Teamwork is key in education

Teamwork is the key to any group’s ability to get things done. And as a new school year begins, with new teams of people coming together for educational and recreational purposes, there are some positive signs to be proud of.

It took time and effort, but the Pine Hill Child Care Center, formerly housed at ConVal High School, has finally found a new home in Wilton with the Pine Hill Waldorf School. But it’s taken a whole year for the day care to find stable ground. The day care has now formed a partnership with the school that allows the independent nonprofit to continue serving families. A plan to house the day care at a home in Greenfield fell through before the Wilton plan coalesced, so clearly it took some persistence to see the dream of continuing the day care come to life. The day care has the loyalty of eight families, and more will likely follow.

Three of our public school districts have new superintendents this year, and when we interviewed them Monday all of them had something to say about teamwork.

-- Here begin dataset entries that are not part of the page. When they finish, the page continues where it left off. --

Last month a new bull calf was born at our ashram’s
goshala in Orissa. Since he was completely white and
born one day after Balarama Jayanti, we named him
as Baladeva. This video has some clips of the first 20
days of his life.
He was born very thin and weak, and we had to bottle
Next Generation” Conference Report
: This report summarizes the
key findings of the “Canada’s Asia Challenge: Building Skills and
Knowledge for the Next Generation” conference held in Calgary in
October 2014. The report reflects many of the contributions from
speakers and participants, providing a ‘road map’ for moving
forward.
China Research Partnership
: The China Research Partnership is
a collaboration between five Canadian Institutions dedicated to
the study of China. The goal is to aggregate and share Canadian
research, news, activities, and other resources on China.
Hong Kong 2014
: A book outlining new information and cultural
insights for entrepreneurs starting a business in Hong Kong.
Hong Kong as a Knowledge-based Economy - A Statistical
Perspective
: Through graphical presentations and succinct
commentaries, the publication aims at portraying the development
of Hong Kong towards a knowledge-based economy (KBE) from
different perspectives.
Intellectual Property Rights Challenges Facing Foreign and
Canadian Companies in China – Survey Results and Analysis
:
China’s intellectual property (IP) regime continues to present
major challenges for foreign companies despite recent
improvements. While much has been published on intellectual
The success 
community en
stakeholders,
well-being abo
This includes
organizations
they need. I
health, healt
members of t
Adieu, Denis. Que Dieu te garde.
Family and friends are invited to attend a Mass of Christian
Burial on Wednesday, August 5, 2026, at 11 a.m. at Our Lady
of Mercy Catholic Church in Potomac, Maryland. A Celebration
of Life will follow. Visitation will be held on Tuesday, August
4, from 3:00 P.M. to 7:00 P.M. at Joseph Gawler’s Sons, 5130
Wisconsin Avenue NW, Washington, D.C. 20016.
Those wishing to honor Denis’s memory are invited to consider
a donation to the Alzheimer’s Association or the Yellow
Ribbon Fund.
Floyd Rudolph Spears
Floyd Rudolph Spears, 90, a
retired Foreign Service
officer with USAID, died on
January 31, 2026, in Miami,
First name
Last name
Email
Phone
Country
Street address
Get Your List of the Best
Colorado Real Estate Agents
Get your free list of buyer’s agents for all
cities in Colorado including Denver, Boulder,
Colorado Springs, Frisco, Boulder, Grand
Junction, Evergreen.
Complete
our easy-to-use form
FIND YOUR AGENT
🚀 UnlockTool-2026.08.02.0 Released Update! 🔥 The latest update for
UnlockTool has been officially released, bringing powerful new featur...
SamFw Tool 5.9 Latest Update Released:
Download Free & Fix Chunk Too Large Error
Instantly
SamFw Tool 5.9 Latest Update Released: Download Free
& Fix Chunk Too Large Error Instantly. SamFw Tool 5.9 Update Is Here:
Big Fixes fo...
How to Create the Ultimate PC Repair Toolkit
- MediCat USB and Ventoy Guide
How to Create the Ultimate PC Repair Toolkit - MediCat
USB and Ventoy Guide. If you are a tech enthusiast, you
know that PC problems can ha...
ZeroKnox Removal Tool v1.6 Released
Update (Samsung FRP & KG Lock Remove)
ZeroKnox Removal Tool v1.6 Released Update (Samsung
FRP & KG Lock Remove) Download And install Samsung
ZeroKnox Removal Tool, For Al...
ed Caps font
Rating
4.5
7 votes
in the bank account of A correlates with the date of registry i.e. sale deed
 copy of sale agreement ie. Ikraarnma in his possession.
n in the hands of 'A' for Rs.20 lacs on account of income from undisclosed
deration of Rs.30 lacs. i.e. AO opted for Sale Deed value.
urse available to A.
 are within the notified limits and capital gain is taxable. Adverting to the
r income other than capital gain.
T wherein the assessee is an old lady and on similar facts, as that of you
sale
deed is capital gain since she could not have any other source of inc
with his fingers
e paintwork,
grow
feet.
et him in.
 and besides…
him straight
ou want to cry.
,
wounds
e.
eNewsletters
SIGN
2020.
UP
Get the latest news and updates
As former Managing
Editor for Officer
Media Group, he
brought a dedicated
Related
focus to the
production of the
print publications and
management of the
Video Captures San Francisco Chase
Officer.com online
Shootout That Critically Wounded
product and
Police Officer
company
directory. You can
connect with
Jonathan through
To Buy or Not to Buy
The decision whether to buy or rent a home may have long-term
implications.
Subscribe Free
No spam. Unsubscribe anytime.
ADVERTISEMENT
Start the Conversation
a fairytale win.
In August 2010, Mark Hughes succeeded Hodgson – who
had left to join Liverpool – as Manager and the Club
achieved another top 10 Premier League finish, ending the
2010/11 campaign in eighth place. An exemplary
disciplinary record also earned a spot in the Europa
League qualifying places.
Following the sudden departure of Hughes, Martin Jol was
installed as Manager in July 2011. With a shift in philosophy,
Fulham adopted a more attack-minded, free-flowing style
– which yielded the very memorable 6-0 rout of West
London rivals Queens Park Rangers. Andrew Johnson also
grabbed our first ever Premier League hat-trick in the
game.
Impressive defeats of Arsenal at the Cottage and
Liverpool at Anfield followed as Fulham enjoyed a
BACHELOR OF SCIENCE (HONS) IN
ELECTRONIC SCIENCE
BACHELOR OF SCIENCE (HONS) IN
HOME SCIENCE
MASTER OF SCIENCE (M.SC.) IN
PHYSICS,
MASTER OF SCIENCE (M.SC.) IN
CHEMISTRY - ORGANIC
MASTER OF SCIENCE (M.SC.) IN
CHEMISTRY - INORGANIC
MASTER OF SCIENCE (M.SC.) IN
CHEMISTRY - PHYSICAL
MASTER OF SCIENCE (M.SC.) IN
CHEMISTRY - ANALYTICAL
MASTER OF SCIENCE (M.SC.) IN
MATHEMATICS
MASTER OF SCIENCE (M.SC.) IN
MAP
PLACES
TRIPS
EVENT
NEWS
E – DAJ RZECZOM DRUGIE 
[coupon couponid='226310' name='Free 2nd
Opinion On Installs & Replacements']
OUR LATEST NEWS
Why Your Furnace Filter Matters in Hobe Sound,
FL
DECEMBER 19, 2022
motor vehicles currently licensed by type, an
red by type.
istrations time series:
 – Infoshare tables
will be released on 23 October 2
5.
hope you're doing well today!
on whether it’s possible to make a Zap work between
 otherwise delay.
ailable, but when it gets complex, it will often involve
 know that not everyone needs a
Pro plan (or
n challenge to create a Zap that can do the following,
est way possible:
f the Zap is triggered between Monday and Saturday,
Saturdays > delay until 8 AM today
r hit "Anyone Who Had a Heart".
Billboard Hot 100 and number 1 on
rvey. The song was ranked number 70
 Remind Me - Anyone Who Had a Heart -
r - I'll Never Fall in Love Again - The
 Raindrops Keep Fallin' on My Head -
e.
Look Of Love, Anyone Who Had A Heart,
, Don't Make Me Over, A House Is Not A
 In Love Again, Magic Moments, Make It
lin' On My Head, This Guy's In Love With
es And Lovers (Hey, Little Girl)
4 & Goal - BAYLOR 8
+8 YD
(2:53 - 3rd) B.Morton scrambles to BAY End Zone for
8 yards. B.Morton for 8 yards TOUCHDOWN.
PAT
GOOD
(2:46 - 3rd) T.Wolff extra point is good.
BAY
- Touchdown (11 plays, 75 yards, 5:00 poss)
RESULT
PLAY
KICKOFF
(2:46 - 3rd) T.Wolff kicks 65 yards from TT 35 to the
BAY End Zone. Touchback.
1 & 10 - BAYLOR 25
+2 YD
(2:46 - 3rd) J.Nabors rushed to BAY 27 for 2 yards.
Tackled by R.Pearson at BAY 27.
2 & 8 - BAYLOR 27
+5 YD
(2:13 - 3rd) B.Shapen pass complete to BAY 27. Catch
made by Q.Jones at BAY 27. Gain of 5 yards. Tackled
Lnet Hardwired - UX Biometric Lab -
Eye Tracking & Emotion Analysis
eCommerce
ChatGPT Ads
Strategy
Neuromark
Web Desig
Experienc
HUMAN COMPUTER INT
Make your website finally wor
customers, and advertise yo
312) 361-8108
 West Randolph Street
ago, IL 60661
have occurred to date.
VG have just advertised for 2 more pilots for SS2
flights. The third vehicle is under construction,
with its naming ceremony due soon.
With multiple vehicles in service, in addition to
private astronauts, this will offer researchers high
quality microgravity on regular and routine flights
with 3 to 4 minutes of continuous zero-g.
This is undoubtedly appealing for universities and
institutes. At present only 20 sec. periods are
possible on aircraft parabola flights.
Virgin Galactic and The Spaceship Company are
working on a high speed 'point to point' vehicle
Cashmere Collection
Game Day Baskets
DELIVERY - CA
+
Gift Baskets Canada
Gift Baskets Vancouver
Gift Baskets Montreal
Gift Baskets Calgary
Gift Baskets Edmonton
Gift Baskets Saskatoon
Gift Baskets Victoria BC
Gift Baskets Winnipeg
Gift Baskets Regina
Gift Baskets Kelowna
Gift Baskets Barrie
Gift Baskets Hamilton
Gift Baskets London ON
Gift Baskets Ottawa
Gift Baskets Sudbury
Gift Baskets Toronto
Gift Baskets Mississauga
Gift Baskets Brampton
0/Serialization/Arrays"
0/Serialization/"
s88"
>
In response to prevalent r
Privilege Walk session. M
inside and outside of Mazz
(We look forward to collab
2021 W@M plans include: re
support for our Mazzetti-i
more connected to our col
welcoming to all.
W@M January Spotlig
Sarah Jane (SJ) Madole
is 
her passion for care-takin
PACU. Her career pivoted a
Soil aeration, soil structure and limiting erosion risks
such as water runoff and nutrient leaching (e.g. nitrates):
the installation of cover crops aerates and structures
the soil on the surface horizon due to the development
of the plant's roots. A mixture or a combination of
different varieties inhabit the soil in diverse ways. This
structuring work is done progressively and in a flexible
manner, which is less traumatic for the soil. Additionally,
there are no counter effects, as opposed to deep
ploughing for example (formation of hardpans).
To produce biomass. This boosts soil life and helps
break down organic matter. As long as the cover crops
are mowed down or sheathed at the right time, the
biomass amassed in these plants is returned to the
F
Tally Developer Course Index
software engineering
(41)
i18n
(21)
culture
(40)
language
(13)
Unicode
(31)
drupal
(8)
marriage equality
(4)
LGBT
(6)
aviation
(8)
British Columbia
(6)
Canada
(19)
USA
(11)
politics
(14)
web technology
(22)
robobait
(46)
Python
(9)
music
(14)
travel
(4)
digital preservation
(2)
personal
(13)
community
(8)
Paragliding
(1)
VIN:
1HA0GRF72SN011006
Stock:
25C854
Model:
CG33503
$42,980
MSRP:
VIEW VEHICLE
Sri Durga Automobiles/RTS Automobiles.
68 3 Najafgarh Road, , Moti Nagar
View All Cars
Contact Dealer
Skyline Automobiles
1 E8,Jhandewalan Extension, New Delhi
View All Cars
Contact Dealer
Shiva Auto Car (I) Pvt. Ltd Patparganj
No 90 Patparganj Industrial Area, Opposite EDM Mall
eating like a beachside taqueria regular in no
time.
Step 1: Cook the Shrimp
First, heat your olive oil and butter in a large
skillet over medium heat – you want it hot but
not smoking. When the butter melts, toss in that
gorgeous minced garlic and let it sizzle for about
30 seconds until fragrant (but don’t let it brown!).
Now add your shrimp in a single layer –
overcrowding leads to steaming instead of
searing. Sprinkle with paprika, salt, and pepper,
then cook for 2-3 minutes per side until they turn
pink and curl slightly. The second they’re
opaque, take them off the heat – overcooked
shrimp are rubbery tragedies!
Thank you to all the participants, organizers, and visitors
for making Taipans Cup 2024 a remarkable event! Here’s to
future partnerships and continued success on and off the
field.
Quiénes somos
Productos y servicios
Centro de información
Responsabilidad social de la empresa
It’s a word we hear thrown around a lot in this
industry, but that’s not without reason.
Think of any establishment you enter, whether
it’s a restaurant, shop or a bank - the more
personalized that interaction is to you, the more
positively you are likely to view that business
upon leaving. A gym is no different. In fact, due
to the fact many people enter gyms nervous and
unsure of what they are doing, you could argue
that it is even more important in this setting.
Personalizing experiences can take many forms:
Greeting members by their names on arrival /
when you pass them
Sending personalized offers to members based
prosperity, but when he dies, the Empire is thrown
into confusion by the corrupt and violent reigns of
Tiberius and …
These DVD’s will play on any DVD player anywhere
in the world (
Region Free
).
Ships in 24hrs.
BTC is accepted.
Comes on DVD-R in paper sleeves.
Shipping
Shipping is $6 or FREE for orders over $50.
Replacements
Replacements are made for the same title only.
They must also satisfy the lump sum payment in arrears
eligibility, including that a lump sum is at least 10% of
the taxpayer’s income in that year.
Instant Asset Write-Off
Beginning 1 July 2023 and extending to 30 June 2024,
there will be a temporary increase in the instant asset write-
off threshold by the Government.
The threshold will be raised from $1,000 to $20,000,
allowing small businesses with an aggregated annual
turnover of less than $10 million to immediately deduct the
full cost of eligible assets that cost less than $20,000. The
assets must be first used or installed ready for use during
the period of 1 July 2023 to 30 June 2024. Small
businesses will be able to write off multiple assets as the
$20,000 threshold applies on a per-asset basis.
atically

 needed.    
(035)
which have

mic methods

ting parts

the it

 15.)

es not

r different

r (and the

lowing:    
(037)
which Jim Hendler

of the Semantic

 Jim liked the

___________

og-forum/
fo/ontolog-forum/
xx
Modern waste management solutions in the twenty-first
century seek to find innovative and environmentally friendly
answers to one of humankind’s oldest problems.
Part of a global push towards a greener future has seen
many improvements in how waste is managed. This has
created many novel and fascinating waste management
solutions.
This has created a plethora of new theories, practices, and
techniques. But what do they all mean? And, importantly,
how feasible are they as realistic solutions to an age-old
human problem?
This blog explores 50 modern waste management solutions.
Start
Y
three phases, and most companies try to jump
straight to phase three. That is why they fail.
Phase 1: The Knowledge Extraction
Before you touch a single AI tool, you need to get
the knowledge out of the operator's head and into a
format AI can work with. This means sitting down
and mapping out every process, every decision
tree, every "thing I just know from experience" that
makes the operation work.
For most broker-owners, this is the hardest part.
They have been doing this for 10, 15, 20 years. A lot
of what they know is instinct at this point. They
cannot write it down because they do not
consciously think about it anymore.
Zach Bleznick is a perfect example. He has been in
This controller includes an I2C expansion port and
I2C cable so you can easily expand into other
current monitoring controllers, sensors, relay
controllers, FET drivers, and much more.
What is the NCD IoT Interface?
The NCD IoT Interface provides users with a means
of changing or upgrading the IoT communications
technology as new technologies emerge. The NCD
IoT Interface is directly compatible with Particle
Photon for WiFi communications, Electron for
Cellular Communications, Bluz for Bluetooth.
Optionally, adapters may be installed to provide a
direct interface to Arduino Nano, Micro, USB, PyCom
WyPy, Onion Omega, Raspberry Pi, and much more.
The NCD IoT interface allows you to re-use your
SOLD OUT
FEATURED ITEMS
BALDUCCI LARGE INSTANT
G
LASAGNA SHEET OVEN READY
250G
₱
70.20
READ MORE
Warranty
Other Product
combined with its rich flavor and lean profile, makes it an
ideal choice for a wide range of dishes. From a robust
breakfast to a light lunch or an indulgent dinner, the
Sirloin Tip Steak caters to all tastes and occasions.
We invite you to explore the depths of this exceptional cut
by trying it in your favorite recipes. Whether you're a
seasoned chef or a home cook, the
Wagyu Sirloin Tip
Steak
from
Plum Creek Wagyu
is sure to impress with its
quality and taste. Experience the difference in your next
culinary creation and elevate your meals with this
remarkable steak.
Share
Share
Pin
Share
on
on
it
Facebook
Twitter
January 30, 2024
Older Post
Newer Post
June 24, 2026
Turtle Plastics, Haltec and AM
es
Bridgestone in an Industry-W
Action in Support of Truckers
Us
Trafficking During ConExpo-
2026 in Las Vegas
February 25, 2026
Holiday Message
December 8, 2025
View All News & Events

Brendan Minnihan, ConVal’s new superintendent, identified communication as a key component of working together. And he’s been seeking input from staff about the best way of making sure it happens effectively. He’s even looking at some social media options.

Wilton-Lyndeborough Supt. Christine Tyrie is focused on building relationships and seeing things from a student perspective. Ruthann Goguen, the Mascenic superintendent, sees teachers and administrators as part of a united team whose members support each other in the task of educating students.

The extent to which the adults around them achieve success in teamwork will no doubt make an impression on the students. Like sponges, they’ll be absorbing everything — the things that work and things that don’t — as each day of the school year progresses. Second only to the material students learn is the importance of working with others. It’s the way all great experiments have succeeded throughout history. Legislative processes, building enterprises and economic development are just a few examples.

Students will have many opportunities in the days ahead to test their skills when it comes to working as a team. Athletes will be taking on positions on their teams, and will have to figure out how to work with others if they want to win games. Those in Conant High School’s building program who will be renovating a Peterborough home this year will need a lot of communication, too, to ensure the structural soundness of their construction work.

They say, “It takes a village to raise a child.” They’re right. The teamwork doesn’t end at the schoolyard gate. We’re all in this together.